Three and a half years later, I had worked with an incredible amount of children, teens, and their parents. And I decided that those years were essential for me to counsel adults.
Yeah, you read that right. Adults.
Don't we spend so much of our adult lives healing from our childhood? Even the best childhoods are imperfect, and we can all make our lives better by looking deeper (in a comfortable and safe way). And here's what is downright miraculous: We can heal. We really can.

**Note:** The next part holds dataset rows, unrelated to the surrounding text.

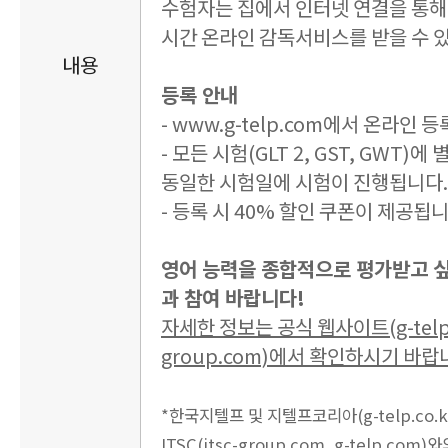
수험자는 집에서 인터넷 연결을 통해 
시간 온라인 감독서비스를 받을 수 
내용
등록 안내
- www.g-telp.com에서 온라인
- 모든 시험(GLT 2, GST, GWT)
동일한 시험일에 시험이 진행됩니다.
- 등록 시 40% 할인 쿠폰이 제공됩니
영어 능력을 종합적으로 평가받고 싶
과 참여 바랍니다!
자세한 정보는 공식 웹사이트(g-telp.c
group.com)에서 확인하시기 바랍
*한국지텔프 및 지텔프코리아(g-telp.co.kr 
ITSC(itsc-group.com, g-telp.co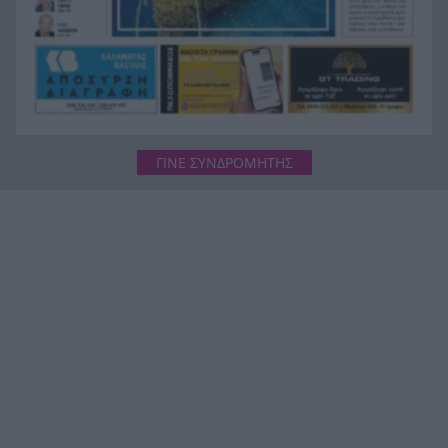
ΓΙΝΕ ΣΥΝΔΡΟΜΗΤΗΣ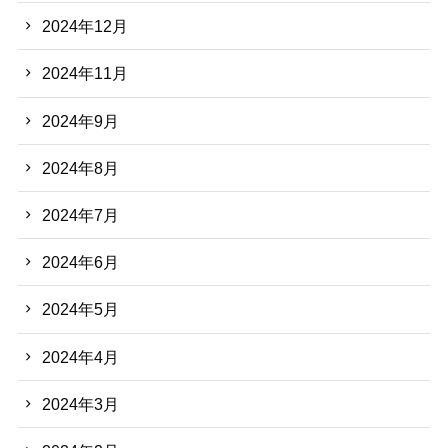
2024年12月
2024年11月
2024年9月
2024年8月
2024年7月
2024年6月
2024年5月
2024年4月
2024年3月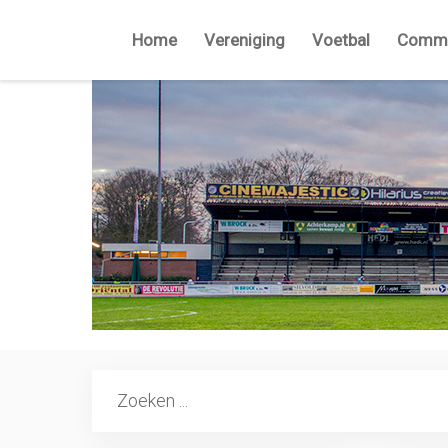
Home
Vereniging
Voetbal
Commi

We can heal from all the things if we have the right understanding and the right information.
When we are kids, we build ideas about the world and ourselves with greatly limited experience and information. We build lasting thought patterns before our brain is even formed!
It's little wonder then, that some of our ideas are wrong. Sometimes, we know a thought is negative or that a behavior is childish or unhealthy, but we still find ourselves in the same old patterns. So why not open up a dialogue with that inner child? Why not heal that child now? It's clear that she or he is still in there, somewhere.
In my story, not only did I practice my education in working with children and teens, I also learned to listen to my own inner child. My inner child was unsure and afraid to try a new thing. But time had changed things. I had grown. I was capable. Chances are, you are, too.
As adults, we have to feel safe enough to first question those fears before we can change them. That's where counseling helps. If you think you can't change, or if you think you can't have a better life-- that's fear talking. If you can't even think about parts of the past, or possibilities for the future-- even if you have struggled in the past-- new, evidence-based treatments and approaches to healing are developed every day.
You are capable. You are strong. You can heal and grow. You don't have to see how you will do it, you just have to know that you CAN. And if you are breathing and reading this, the personal growth you hope for is very possible.